Would this combination work for a 30 gallon?
6 female bettas
2-3 kuhli loaches
4-5 dwarf gourami ( do they school?)


----------



## Sena Hansler (Aug 24, 2011)

I'd avoid gouramis with bettas. Bettas, are of the gourami family and they will not get along.

Kuhli loaches.... I am no expert on them, but I know you can have them with a betta sorority.

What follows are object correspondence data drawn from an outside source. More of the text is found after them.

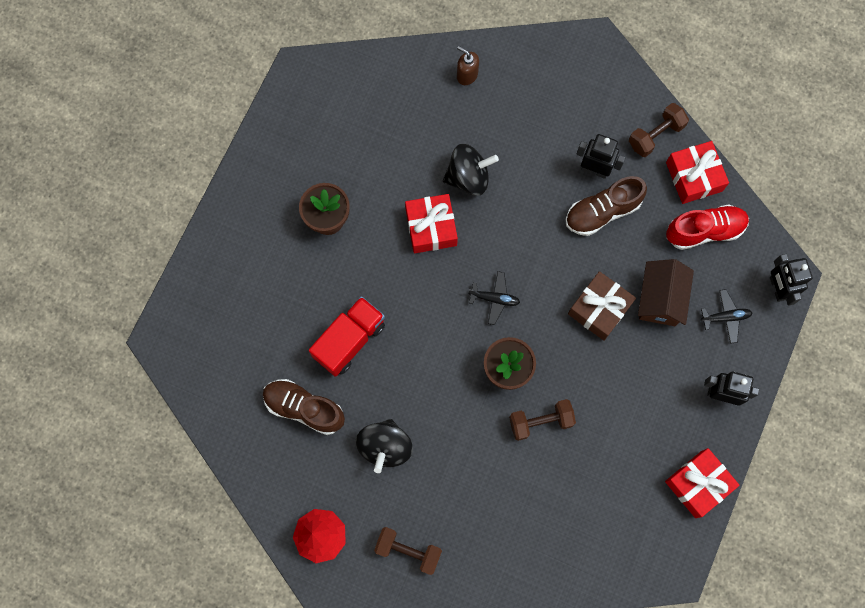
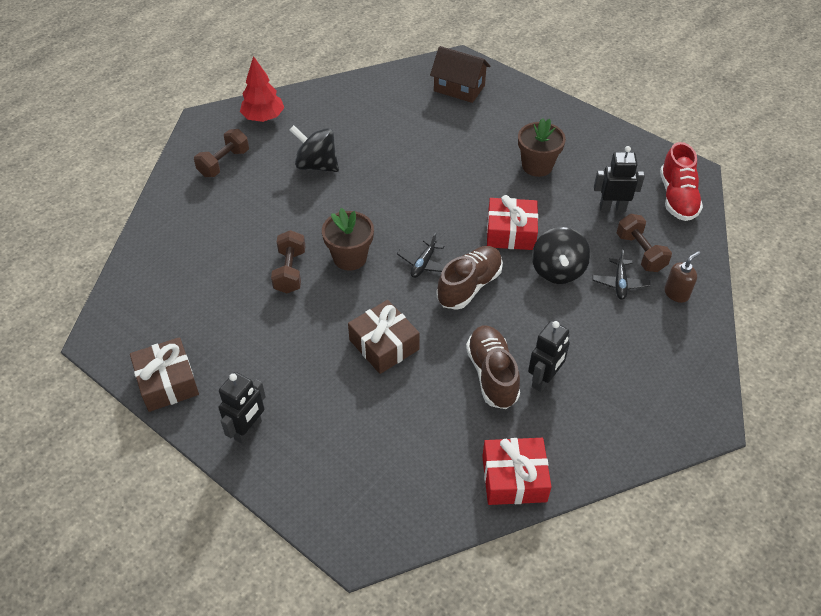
camera: 105 degrees right, 25 degrees down
brown shoe [263,379,345,435] -> brown shoe moved to [437,246,503,310]
red truck [309,296,385,377] -> none
brown dumbbell [629,103,689,157] -> brown dumbbell moved to [617,214,672,272]
brown house [638,259,694,326] -> brown house moved to [430,46,490,103]
red gift [665,448,740,518] -> brown gift [130,337,199,412]
red shoe [666,205,749,250] -> red shoe moved to [660,142,703,221]
black plane [701,289,752,344] -> black plane moved to [592,250,650,300]
black robot [770,254,813,306] -> black robot moved to [594,146,645,212]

Not sure if you need sand or not!!


----------



## djembekah (Feb 13, 2012)

i think you do need sand with loaches, i think Sakura8 has dojos. maybe they're different, but i'd do sand with loaches! i have sand with my cories. they love it, and so do my snails 

my 29 gallon sorority has 4 female bettas, 7 zebra danios, 5 bronze cories, a bristlenose pleco, and 3 rabbit snails. aqadvisor says its 99% stocked, so i have to keep up the water changes and testing really well. and i have live plants.


----------



## Sena Hansler (Aug 24, 2011)

I find my siamese algae eater likes to dig for food... I think for most algae/bottom feeders, although not all, sand is good to use :3


----------



## kaila (Jun 14, 2012)

I've had kuhli loaches with and with out sand, I didn't notice any difference with them. They definitely need A LOT of hiding places. haha when I would turn the light off at night they would swim in circles (bottom to top) around the side of the tank. they keep to themselves mostly, probably a great idea with some female betta


----------



## tropical tailfin (Jun 27, 2012)

In my current 20gal my betta is with a rainbow shark and 2 kuhli loaches. The rainbow shark and betta have never fought ( well maybe a stare-down on the first day, but thats it). Having a rainbow shark will narrow down other tank mate options, i had to remove my rosy red minnows (they were his punching bags) because they looked too much like him. I love kuhli loaches once they lose their shyness and get used to their tank they will zoom around the tank.


----------



## MSG (May 8, 2012)

TropicT, how big is your rainbow shark? The shark I had was about 5-6" & was housed with a 10" pleco before it was given to me. 

It was extremely territorial and aggressive towards any fish that went near his claimed space. 

My 3" bengal loach had a very similar personality. Basically he was a 3" miniature version of the shark.


----------



## tropical tailfin (Jun 27, 2012)

Msg, my rainbow is 3" he is territorial to my honey gourami, but for some strange/awsome reason he gets along with the loaches. Im guess its because they are a dull grey color and the gourami is bright orange.


----------